Told first person, in Mary’s wistful, independent voice, the story begins with a prologue in which two brothers are working in a grain silo. The elder, Eddie Golden, a local hero and basketball standout, steps into an air pocket in the grain and is sucked in faster than his younger brother, who is referred to as a sissy, can even react or reach him. Only the younger brother, Robert, was wearing a safety harness. This is the book’s key loss, the death of the hero. The ripples from its untimely horror last for decades and color every corner of the narrative. The town cannot accept that the younger, less athletic brother survived, and they blame Robert for Eddie’s death and for the loss of jobs that the destruction of the silo initiates. He is basically hounded out of town. Robert’s return years later to be with his mother, who is dying, is what triggers the action of this thoughtful and compelling novel.
“A mortician is an illusionist. The goal is to cushion reality, slow down how fast the hurt seeps in,” Mary says. But the hurt always seeps in. Reality always reveals itself, even through makeup, even after two feet of snow have melted away. “All I know is I’ve lived a cautious life, and it hasn’t made me happy.”
It feels inevitable that the two loners, the two pariahs — Mary and Robert — would find each other. They do and they don’t. It is the author’s ability to see lives in full that allows her to write from a position of such authority that all decisions seem real — tenuous, natural, human. Henderson’s characters are fully realized, happy and sad, flawed and noble, kind and mean-spirited. “In every community, there are always the lost and unloved: transients, prisoners, and elderly who die alone on the prairie.”
Henderson has Anne Tyler’s gentle touch with character. She is genuinely fond of these imperfect humans, and readers will leave them reluctantly. She also has Gretel Erhlich’s sense of place and observational technique. Petroleum is a small town brought into shimmering reality by the alchemy of the author’s telling details and memorable denizens. “We all have to make an extra effort during these tough times,” Mary says, “adding a little water to the milk, a little vegetable oil to the gasoline.
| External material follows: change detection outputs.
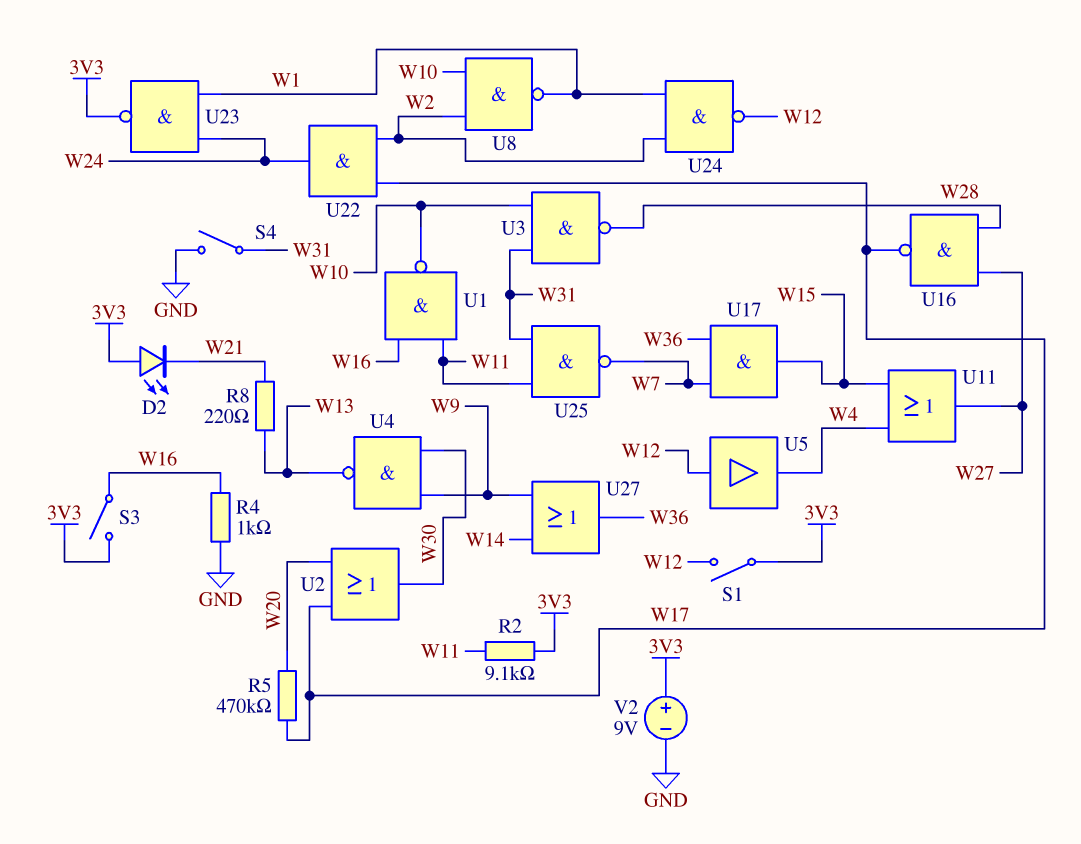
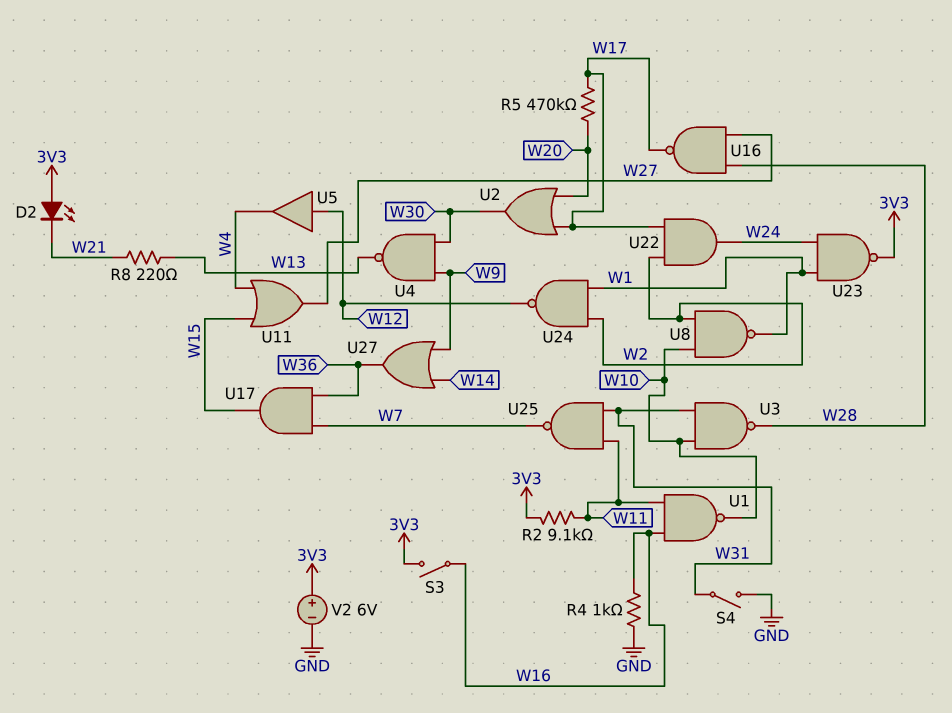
S1: switch (3V3, W12) -> none
V2: 9V (plus 3V3, minus GND) -> 6V (plus 3V3, minus GND)

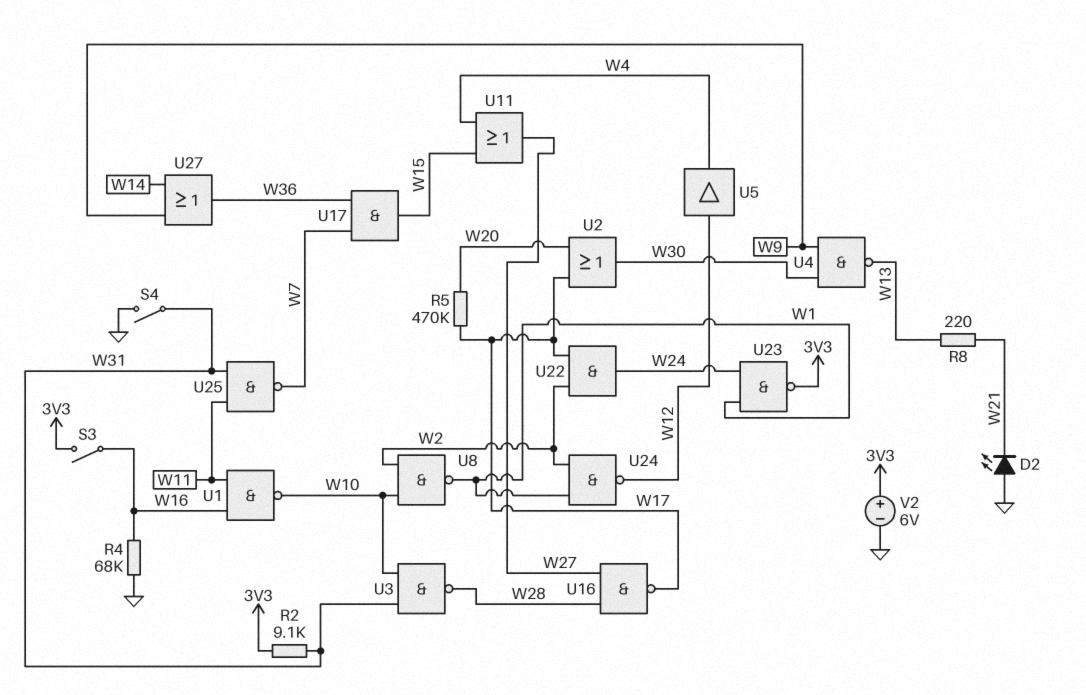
D2: LED (A 3V3, K W21) -> LED (A GND, K W21)
R2: 9.1k (3V3, W11) -> 9.1k (3V3, W31)
R4: 1k (GND, W16) -> 68k (GND, W16)

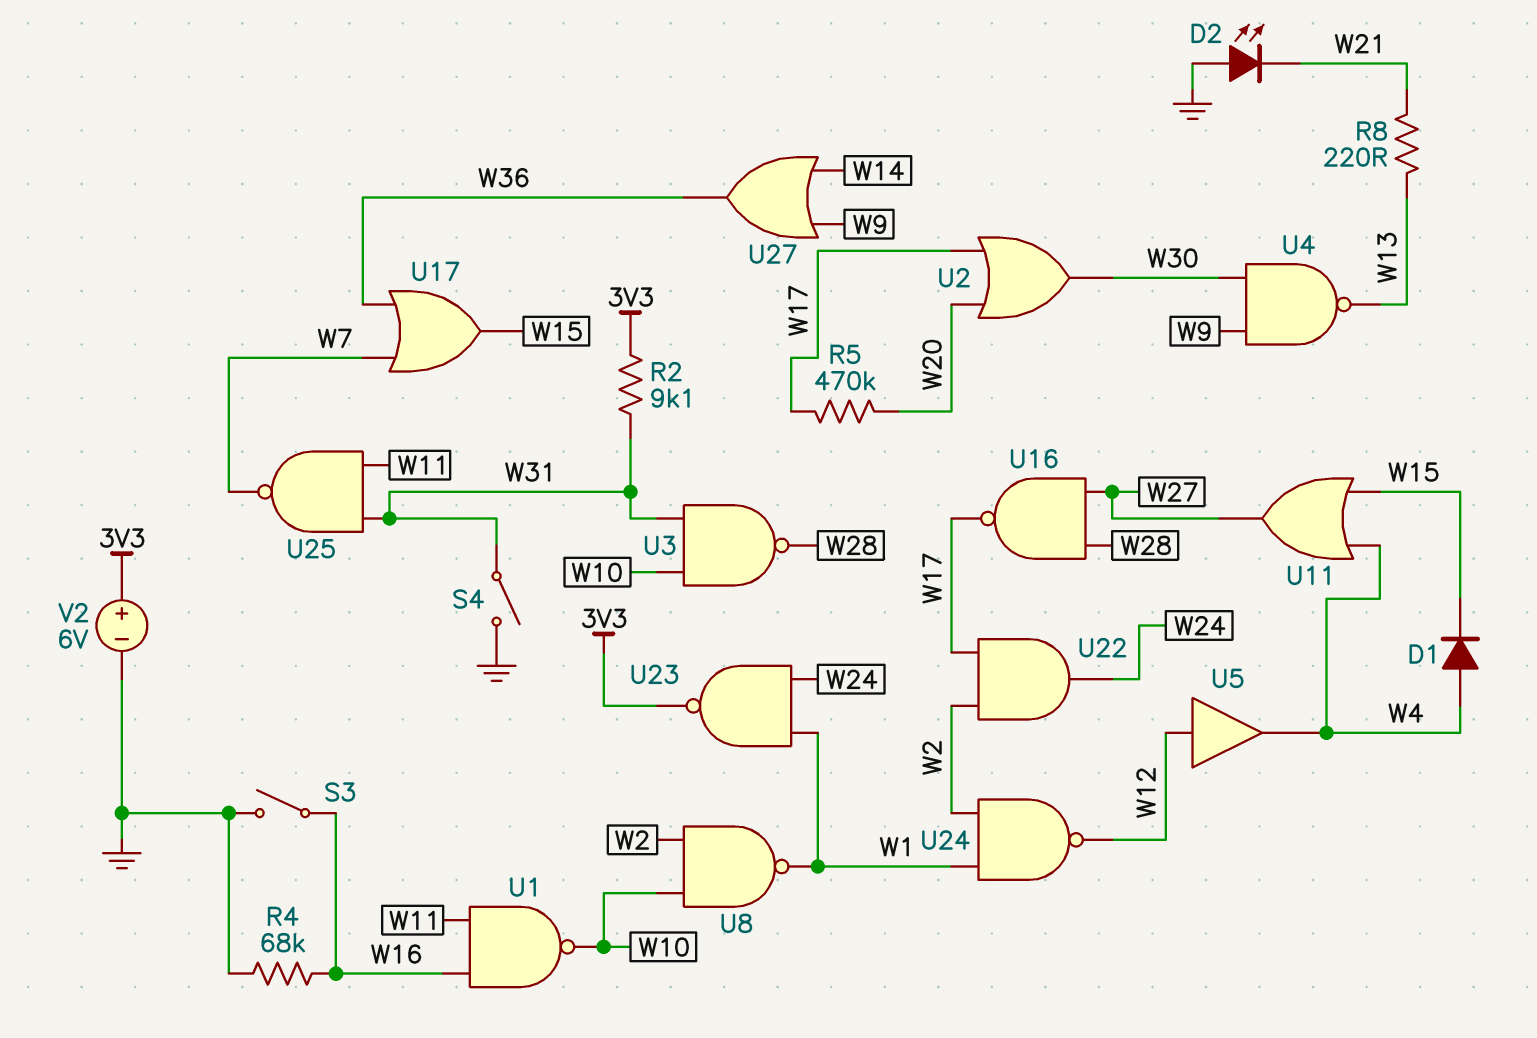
D1: none -> diode (A W4, K W15)
S3: switch (3V3, W16) -> switch (GND, W16)
U17: AND (in W7, in W36, out W15) -> OR (in W7, in W36, out W15)

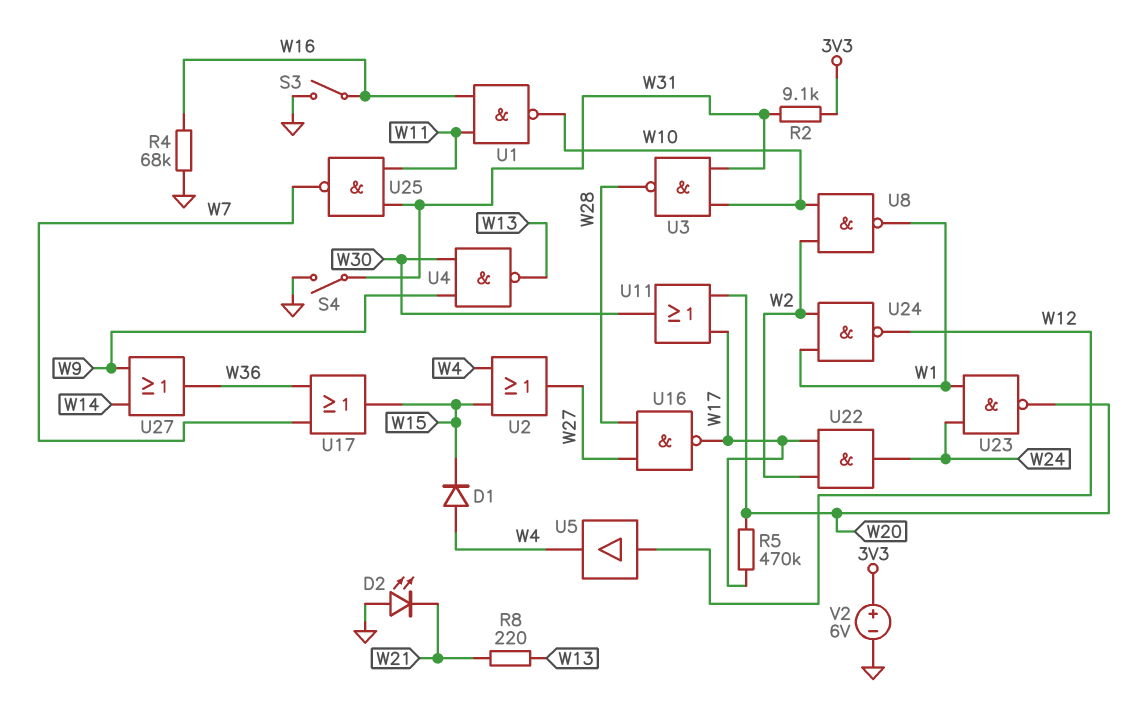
U2: OR (in W17, in W20, out W30) -> OR (in W4, in W15, out W27)
U11: OR (in W4, in W15, out W27) -> OR (in W17, in W20, out W30)
U23: NAND (in W1, in W24, out 3V3) -> NAND (in W1, in W24, out W20)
Everyone gets by as they can.” Henderson gives the grit and the gentleness in equal measure, and her story is stronger for it. And, she has Eudora Welty’s gift of crafting simple, informative, yet elegant sentences.
With this sophomore effort, The Flicker of Old Dreams — a truly great title — Susan Henderson has begun a career to watch. She may well be the next Welty, or Tyler, or Jane Smiley. But she will also be Susan Henderson, wise and courageous and skilled, a storyteller of the first water. I, for one, am looking forward to her next novel.